== Provided text ==
Further, another reason why oil prices are so high has to do with Wall Street speculators who are buying and selling huge amounts of oil on the energy futures market. The last information that I have on this issue is that Wall Street speculators control over 80 percent of the oil futures market. Needless to say, unlike fuel dealers or airline companies or trucking companies, these Wall Street firms do not use one barrel of that oil. They are there just to speculate and make huge profits.

Goldman Sachs, perhaps the largest speculator on Wall Street, came out with a report earlier this year indicating that excessive oil speculation is costing Americans about 56 cents a gallon at the pump.  Others have made estimates that are even higher. 

While these two factors, and others, can explain why gas prices have been extremely high on the national level, they cannot explain what we are exploring today – and that is the significant differences in gasoline prices that have existed in northwest Vermont compared to other regions of our state and other parts of the country.

Over the past several months, many Vermonters have asked me why consumers have been forced to pay considerably more for a gallon of gasoline in northwest Vermont than in other regions of the state or New England. 

Clearly, in Vermont, state taxes are the same throughout the state and what we have learned is that transportation costs amount to just a few cents per gallon.

Why on July 6, 2012 – a month ago – would the same gas station company (Maplefields) charge $3.35 a gallon in Middlebury while charging $3.59 a gallon just 35 miles away in Burlington?

Why, on July 1st, were people in St. Albans paying on average — looking at all the gas stations in that area — $3.60 for a gallon of gas, while people in Springfield, Vermont , on average, were paying less than $3.40 a gallon?

Why, on June 24th, were people in Waterbury paying more than $3.65 a gallon for gas, on average, while people in Rutland were paying an average of $3.49 a gallon?

These are just a few of the questions that the citizens of Vermont have been asking me and that my office has been trying to answer.

On July 2nd, I asked the Federal Trade Commission (FTC) and the Oil and Gas Price Fraud Working Group to investigate why prices could be so much higher throughout northwest Vermont than in other areas of the state and country.

In the days that followed, we learned a lot of interesting information.
===
**Exercises to complete:**
1. According to the gas price text, what price per gallon did Maplefields charge in Middlebury on July 6, 2012?
2. Carry the gas price text on from its final sentence.
The lines after this are separate material with no connection to the gas price text.
== Data provided ==
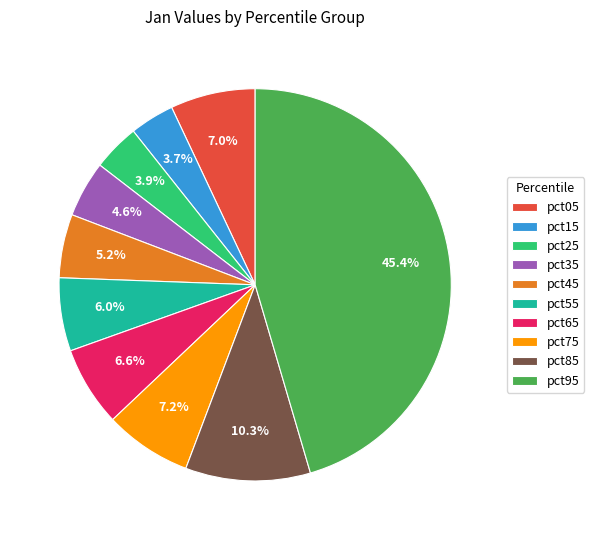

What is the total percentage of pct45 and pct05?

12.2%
===
== Data provided ==
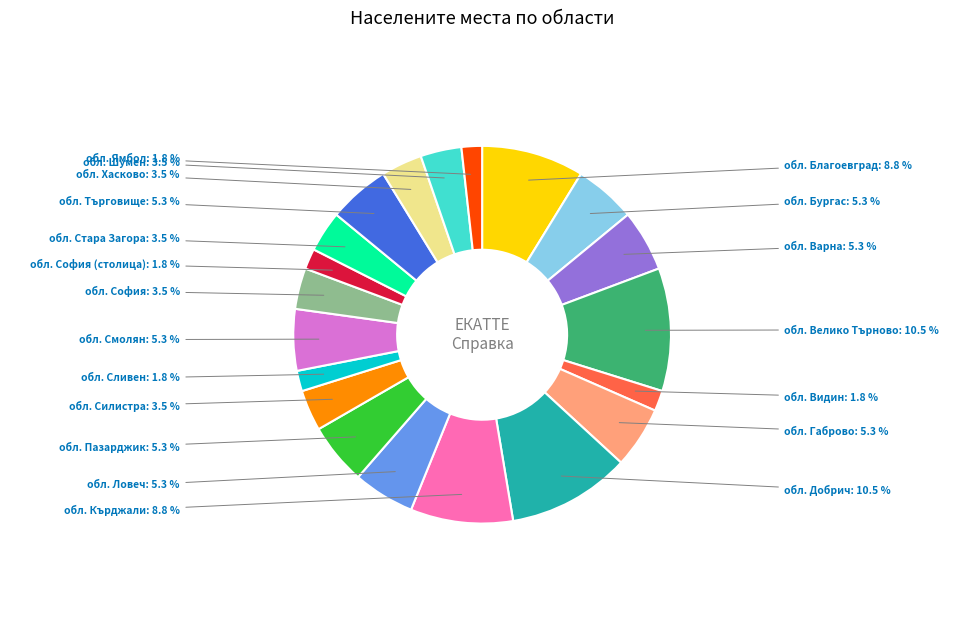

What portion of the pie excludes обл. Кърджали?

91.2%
===
**Task results:**
1. $3.35 a gallon.

2.
First, the FTC provided information showing gasoline prices in greater Burlington in late June were 10 to 43 cents a gallon greater than their computer model projected they should be based on historical wholesale prices.

Secondly, according to OPIS, the Oil Price Information Service, we learned that earlier this summer the Burlington area was the most profitable gasoline market in the northeast – more profitable than Washington, DC or New York City or, in fact, any other region east of the Rocky Mountains. 

Further, according to data I received from OPIS, gasoline profit margins in Burlington more than tripled from January 1st of this year through June 30th of this year.

During the first half of this year, Burlington was one of the most lucrative markets in the entire eastern half of America.

As Ben Brockwell, the director of data at the Oil Price Information Service (OPIS), and one of our witnesses today, told the Burlington Free Press on July 13th: “Burlington is always the top market in the Northeast in terms of profits.”

Let’s be clear. What we have seen in the first half of this year is not an aberration.

Over the last three years, gasoline prices and profit margins have almost always been higher in the Burlington area than the national average.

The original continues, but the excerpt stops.